Exercise goal -
The task for the listing below is to write out exactly the lines starting at the one containing "right knee: (681, 462)" and ending at the one containing "right hip: (799, 394)", both included. Pictures are to be omitted.

[[ Study material, beginning ]]

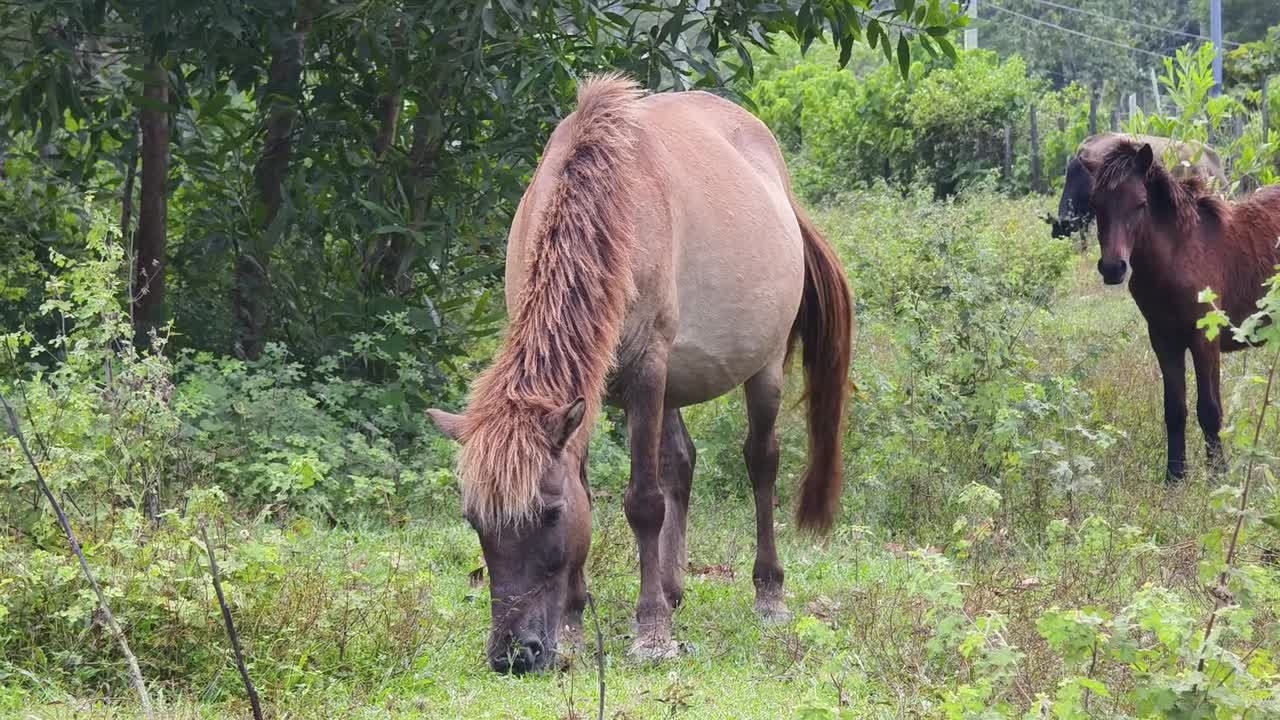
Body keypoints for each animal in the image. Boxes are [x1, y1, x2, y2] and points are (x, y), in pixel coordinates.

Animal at [427, 75, 853, 673]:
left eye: (550, 514)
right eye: (475, 520)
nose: (515, 655)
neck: (610, 207)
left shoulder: (646, 370)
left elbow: (644, 503)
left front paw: (652, 632)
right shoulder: (589, 395)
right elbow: (604, 488)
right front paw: (575, 623)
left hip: (760, 367)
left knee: (761, 463)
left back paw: (768, 593)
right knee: (681, 462)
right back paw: (674, 589)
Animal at [1089, 140, 1280, 481]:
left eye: (1140, 203)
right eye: (1096, 205)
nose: (1112, 268)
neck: (1178, 255)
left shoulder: (1205, 339)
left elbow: (1210, 409)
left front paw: (1218, 475)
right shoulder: (1164, 340)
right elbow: (1174, 409)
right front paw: (1175, 477)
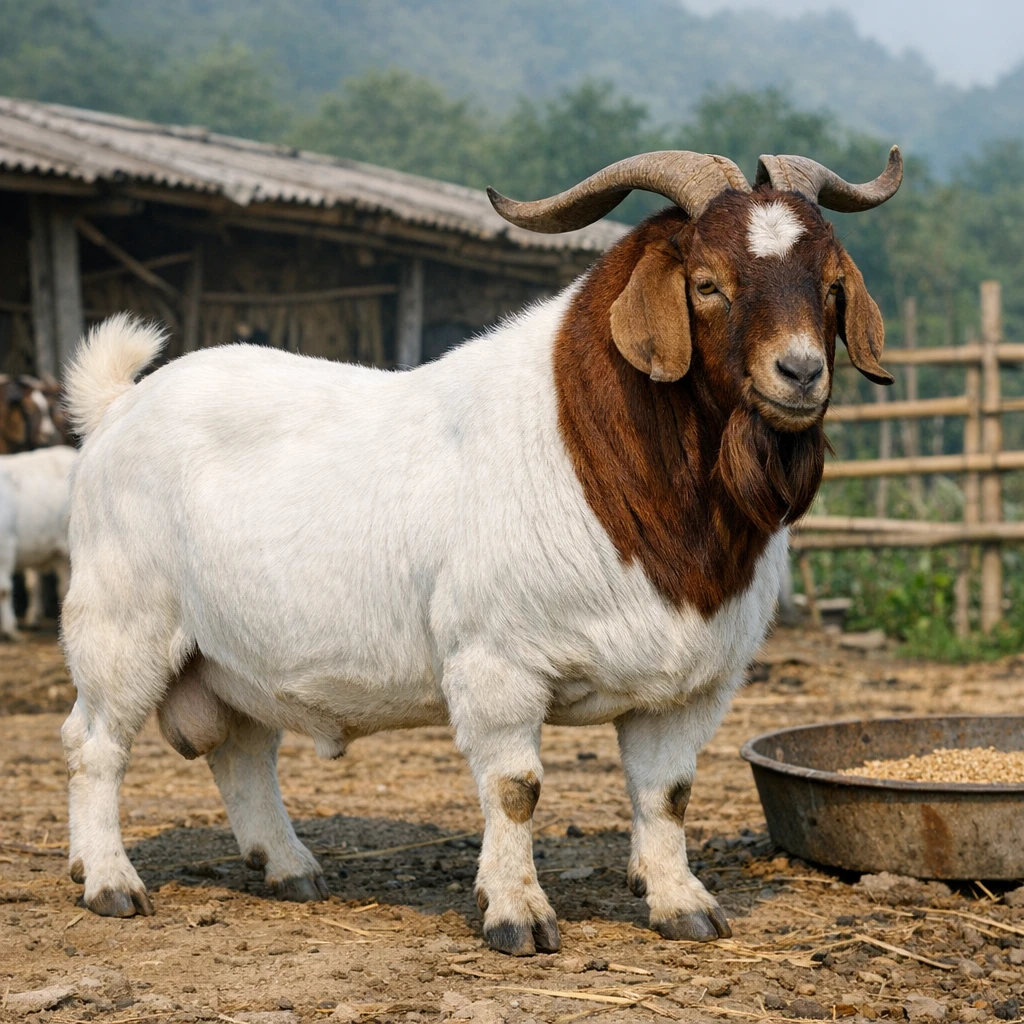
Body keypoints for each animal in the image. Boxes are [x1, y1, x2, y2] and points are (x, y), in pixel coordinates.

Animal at [60, 149, 900, 953]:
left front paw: (682, 905)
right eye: (706, 283)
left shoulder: (691, 686)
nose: (800, 373)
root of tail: (119, 404)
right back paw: (109, 882)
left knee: (240, 751)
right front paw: (516, 915)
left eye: (831, 284)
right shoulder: (497, 660)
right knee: (94, 743)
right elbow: (515, 789)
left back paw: (289, 868)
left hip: (228, 657)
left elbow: (667, 794)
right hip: (122, 623)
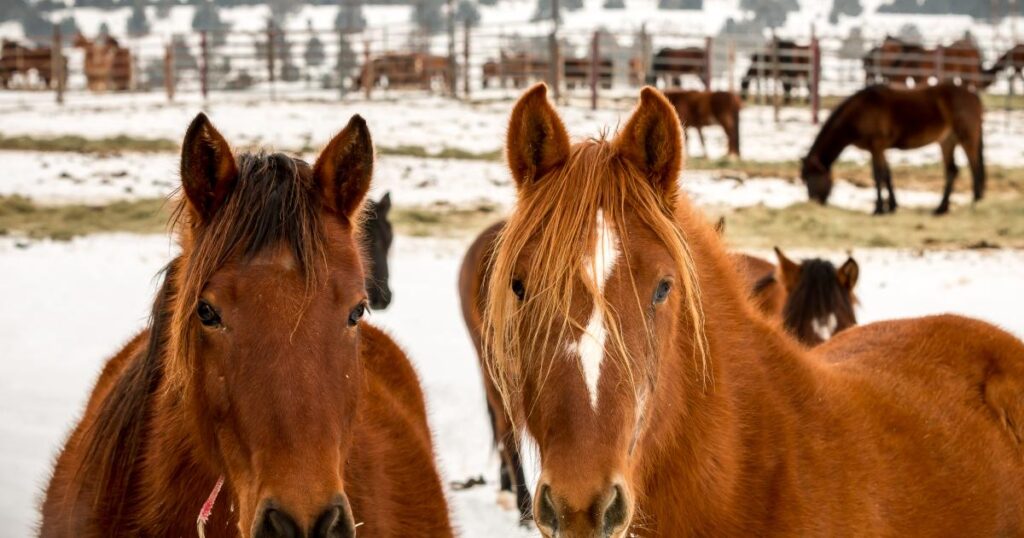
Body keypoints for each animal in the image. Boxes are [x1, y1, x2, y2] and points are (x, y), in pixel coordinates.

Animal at [801, 83, 984, 215]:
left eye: (811, 178)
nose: (813, 202)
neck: (860, 111)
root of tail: (973, 95)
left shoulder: (877, 146)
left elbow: (877, 175)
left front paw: (878, 209)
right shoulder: (878, 149)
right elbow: (886, 175)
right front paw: (892, 206)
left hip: (967, 139)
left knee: (974, 168)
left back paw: (975, 203)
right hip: (947, 141)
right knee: (952, 171)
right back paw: (941, 209)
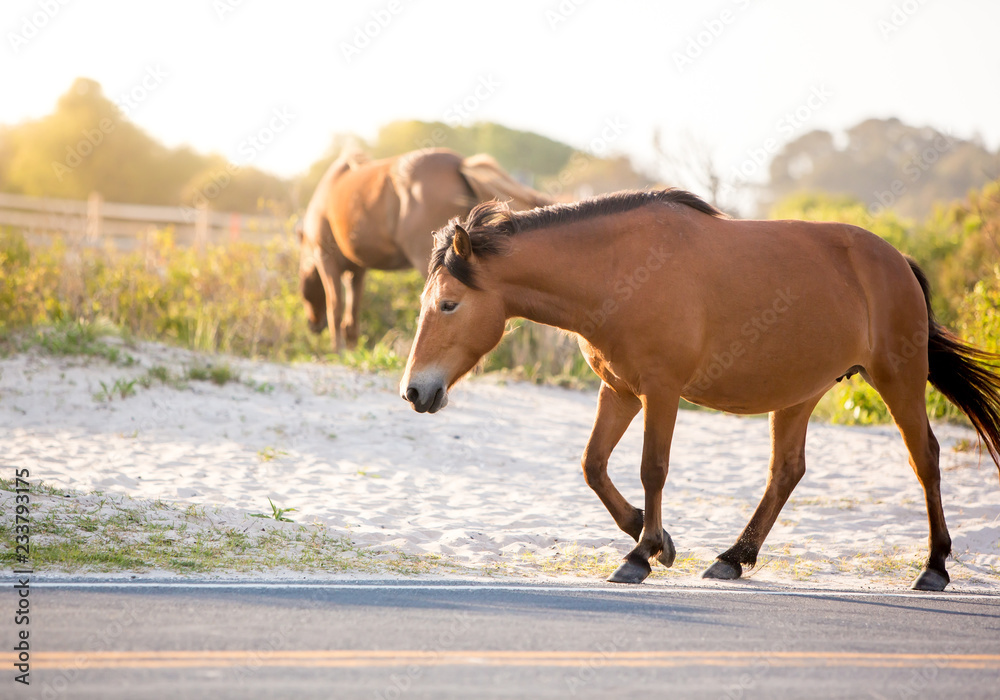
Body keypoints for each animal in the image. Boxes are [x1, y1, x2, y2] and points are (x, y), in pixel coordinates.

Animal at [298, 147, 552, 351]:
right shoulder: (357, 271)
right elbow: (352, 314)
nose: (312, 325)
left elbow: (335, 306)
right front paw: (351, 350)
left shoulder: (327, 260)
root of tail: (458, 163)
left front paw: (338, 350)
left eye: (303, 284)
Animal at [399, 188, 1000, 591]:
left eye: (449, 303)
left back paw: (934, 567)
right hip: (799, 394)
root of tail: (897, 261)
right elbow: (593, 465)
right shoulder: (619, 391)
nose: (414, 392)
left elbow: (652, 469)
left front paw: (640, 555)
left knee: (925, 458)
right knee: (786, 471)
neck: (620, 269)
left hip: (898, 378)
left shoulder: (660, 392)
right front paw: (653, 538)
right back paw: (734, 557)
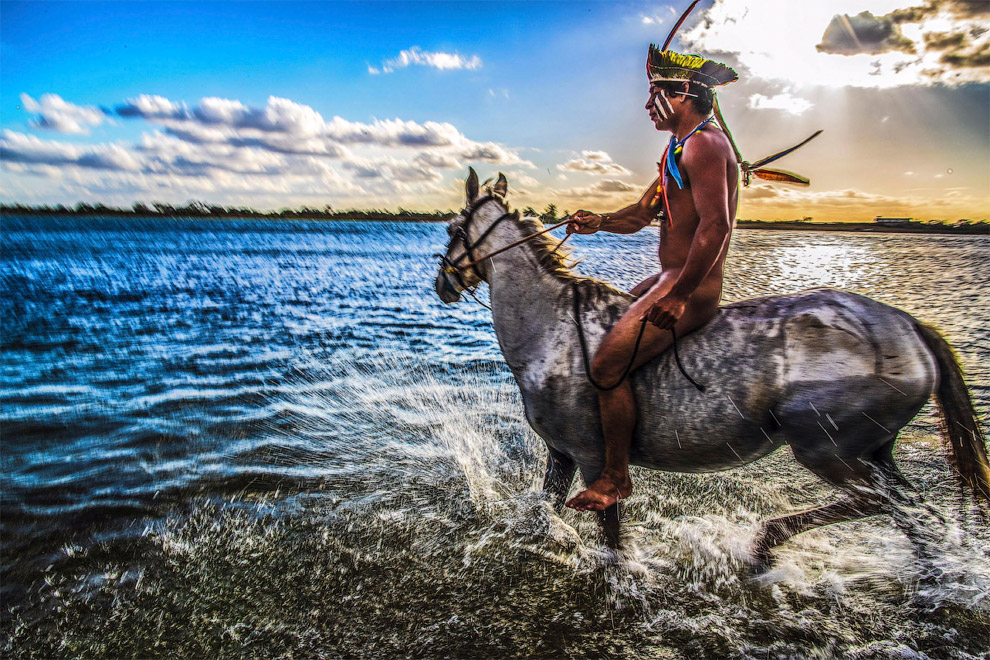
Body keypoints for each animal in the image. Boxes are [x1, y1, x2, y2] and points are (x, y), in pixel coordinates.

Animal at [434, 168, 990, 564]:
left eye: (452, 228)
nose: (441, 285)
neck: (552, 329)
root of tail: (909, 325)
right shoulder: (561, 454)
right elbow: (540, 511)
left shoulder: (593, 459)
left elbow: (611, 536)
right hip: (875, 450)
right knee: (911, 507)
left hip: (828, 449)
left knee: (888, 503)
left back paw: (769, 539)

[[ Study material, end ]]

Result -
right knee: (681, 462)
right back paw: (674, 589)
Animal at [1089, 140, 1280, 481]:
left eye: (1140, 203)
right eye: (1096, 205)
nose: (1112, 268)
neck: (1178, 255)
left shoulder: (1205, 339)
left elbow: (1210, 409)
left front paw: (1218, 475)
right shoulder: (1164, 340)
right elbow: (1174, 409)
right front paw: (1175, 477)
Body keypoints for each animal in the image. Boxes are [x1, y1, x2, y2] and points are (x, y), in pixel coordinates.

Animal at [60, 149, 900, 953]:
left front paw: (682, 905)
right eye: (706, 283)
left shoulder: (691, 686)
nose: (800, 373)
root of tail: (119, 404)
right back paw: (109, 882)
left knee: (240, 751)
right front paw: (516, 915)
left eye: (831, 284)
right shoulder: (497, 660)
right knee: (94, 743)
right elbow: (515, 789)
left back paw: (289, 868)
left hip: (228, 657)
left elbow: (667, 794)
right hip: (122, 623)
Body keypoints for each animal in the image. Boxes are [x1, y1, x2, y2] and points are (x, y), in pixel coordinates.

Animal at [801, 83, 984, 215]:
left eye: (811, 178)
nose: (813, 202)
neck: (860, 111)
root of tail: (973, 95)
left shoulder: (877, 146)
left elbow: (877, 175)
left front paw: (878, 209)
right shoulder: (878, 149)
right elbow: (886, 175)
right front paw: (892, 206)
left hip: (967, 139)
left knee: (974, 168)
left back paw: (975, 203)
right hip: (947, 141)
right knee: (952, 171)
right back paw: (941, 209)
Body keypoints for each animal in the image. Boxes are [x1, y1, x2, y2] and points are (x, y), in pixel coordinates.

Animal at [298, 147, 552, 351]:
right shoulder: (357, 271)
right elbow: (352, 314)
nose: (312, 325)
left elbow: (335, 306)
right front paw: (351, 350)
left shoulder: (327, 260)
root of tail: (458, 163)
left front paw: (338, 350)
left eye: (303, 284)
Animal at [399, 188, 1000, 591]:
left eye: (449, 303)
left back paw: (934, 567)
right hip: (799, 394)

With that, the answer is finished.